Predictor	SS	df	MS	F	p	partial_eta2	CI_90_partial_eta2
(Intercept)	9100.16	1	9100.16	44.05	.000
voucher	2154.80	1	2154.80	10.43	.001	.02	[.00, .04]
pre_ach	81780.28	1	81780.28	395.88	.000	.43	[.38, .48]
Error	107007.31	518	206.58

Based on the regression results, the NYSP multiple regression model had the following power:

nysp_regpower_2 <- pwr.f2.test(u = 2, v = 518, f2 = .442/(1-.442), sig.level = .05, power = )

Power of the NYSP Voucher Multiple Regression Test

Predictors	Residual df	r2	sig	power
2	518	0.7921147	0.05	1

Interpretation

The post-hoc test of power indicated that the large sample size and large $R^2$ had a power of 1, or approximately a 100% chance to detect an effect if there was one.

Effect Size Calculator

Here is a quick interactive calculator I made. It’s very basic.

knitr::include_url('https://acircleda.shinyapps.io/PowerCalculator/', height = '900px')

Accuracy in Parameter Estimation (AIPE)

AIPE is another method which can be used to calculate estimated sample size. It is based on specifying a confidence interval in which you would find an effect size of interest. Here is an example based on the NYSP multiple regression using the MBESS package:

library(MBESS)

ss.aipe.R2(Population.R2 = .442, conf.level = .95, width=.10, p=2, Random.Predictors = FALSE)

## [1] "The approximate sample size is given below; you should consider using the additional"
## [1] "argument 'verify.ss=TRUE' to ensure the exact sample size value is obtained."

## $Required.Sample.Size
## [1] 661

To find an $R^2$ of .442 ${_{CI}}_{[.3-.5]}$ , you would need the sample size indicated above (661).
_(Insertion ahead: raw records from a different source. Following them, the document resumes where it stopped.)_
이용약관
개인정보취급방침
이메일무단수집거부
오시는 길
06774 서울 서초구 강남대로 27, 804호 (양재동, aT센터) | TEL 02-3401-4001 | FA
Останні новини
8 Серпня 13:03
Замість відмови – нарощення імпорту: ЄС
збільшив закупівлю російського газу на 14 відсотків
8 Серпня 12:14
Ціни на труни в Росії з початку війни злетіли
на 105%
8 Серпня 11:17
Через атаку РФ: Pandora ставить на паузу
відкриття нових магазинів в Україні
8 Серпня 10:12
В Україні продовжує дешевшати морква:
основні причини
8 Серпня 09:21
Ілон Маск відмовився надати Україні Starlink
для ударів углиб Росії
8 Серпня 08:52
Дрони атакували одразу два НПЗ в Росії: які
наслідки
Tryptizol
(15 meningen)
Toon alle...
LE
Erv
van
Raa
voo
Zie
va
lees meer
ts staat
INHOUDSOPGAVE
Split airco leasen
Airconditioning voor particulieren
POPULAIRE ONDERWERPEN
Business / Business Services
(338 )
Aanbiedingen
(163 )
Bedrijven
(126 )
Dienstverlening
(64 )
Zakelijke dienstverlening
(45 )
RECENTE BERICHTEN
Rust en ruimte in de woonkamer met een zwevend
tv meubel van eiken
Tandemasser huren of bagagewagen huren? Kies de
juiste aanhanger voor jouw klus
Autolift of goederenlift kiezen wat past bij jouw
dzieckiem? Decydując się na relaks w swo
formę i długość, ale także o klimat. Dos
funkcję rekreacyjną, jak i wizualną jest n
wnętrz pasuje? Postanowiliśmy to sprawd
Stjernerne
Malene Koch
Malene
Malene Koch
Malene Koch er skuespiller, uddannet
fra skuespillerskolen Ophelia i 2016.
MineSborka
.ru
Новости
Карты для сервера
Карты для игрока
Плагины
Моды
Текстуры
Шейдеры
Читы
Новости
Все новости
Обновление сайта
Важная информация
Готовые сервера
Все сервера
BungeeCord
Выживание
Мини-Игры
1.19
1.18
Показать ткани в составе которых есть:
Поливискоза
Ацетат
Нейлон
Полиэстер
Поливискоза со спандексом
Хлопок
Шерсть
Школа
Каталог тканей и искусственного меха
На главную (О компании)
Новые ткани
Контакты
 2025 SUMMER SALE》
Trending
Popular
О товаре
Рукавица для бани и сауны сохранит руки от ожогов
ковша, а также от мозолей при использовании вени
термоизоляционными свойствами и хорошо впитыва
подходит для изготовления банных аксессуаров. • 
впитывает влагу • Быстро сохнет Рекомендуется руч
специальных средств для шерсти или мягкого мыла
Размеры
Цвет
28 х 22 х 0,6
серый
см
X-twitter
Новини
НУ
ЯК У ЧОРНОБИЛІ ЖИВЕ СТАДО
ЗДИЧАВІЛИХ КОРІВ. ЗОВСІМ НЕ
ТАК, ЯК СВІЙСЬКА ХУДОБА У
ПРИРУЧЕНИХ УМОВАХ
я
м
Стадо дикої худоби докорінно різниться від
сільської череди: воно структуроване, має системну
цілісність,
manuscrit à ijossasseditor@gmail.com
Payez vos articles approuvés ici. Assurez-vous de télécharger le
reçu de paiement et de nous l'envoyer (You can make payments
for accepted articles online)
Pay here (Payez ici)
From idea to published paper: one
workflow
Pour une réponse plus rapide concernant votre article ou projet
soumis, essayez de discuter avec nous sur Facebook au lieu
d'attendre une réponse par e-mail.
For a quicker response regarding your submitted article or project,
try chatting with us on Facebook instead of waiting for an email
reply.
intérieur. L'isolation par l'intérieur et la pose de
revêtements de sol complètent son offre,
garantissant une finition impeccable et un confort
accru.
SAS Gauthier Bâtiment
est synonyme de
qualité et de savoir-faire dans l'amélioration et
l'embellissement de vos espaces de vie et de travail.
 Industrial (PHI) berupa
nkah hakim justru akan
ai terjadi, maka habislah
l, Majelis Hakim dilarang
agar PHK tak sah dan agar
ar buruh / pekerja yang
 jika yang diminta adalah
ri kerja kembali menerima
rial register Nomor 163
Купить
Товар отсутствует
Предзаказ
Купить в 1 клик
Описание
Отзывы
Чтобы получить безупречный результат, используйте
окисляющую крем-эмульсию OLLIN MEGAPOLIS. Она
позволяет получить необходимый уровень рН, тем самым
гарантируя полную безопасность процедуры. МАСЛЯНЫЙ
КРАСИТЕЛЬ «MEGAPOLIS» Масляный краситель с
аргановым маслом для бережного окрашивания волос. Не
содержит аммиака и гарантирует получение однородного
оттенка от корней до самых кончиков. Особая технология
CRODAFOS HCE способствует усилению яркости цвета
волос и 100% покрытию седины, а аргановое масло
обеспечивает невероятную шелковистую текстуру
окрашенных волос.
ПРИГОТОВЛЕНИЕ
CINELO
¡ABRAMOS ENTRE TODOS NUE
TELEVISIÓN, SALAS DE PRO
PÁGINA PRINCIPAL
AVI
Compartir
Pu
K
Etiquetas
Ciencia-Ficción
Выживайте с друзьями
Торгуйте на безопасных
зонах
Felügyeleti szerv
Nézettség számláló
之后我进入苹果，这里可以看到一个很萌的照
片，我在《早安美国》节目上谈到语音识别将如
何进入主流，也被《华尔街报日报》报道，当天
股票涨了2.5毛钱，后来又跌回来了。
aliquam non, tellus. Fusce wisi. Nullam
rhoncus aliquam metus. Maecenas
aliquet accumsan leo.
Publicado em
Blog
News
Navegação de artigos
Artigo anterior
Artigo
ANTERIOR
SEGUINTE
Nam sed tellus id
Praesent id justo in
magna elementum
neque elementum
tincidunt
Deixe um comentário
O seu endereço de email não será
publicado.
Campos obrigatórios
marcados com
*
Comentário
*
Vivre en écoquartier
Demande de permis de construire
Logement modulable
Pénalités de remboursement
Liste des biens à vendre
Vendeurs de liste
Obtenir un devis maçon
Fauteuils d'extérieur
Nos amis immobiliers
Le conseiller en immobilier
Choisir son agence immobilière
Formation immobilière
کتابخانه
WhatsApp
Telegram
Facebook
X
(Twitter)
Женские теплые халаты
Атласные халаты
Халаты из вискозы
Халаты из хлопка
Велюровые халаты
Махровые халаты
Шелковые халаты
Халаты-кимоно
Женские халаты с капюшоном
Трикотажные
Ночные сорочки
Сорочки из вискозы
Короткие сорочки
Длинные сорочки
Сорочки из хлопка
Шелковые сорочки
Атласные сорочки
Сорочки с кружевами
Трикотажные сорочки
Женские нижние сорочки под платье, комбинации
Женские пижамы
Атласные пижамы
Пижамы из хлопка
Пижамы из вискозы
The actual sample size that found the $R^2$ of .442 was 520. The estimate was not exact, but was very close.

References

Kabacoff, R. I. (2017). Power analysis. Quick-R. https://www.statmethods.net/stats/power.html

Murnane, R. J., & Willett, J. B. (2010). Methods matter: Improving causal inference in educational and social science research. Oxford University Press.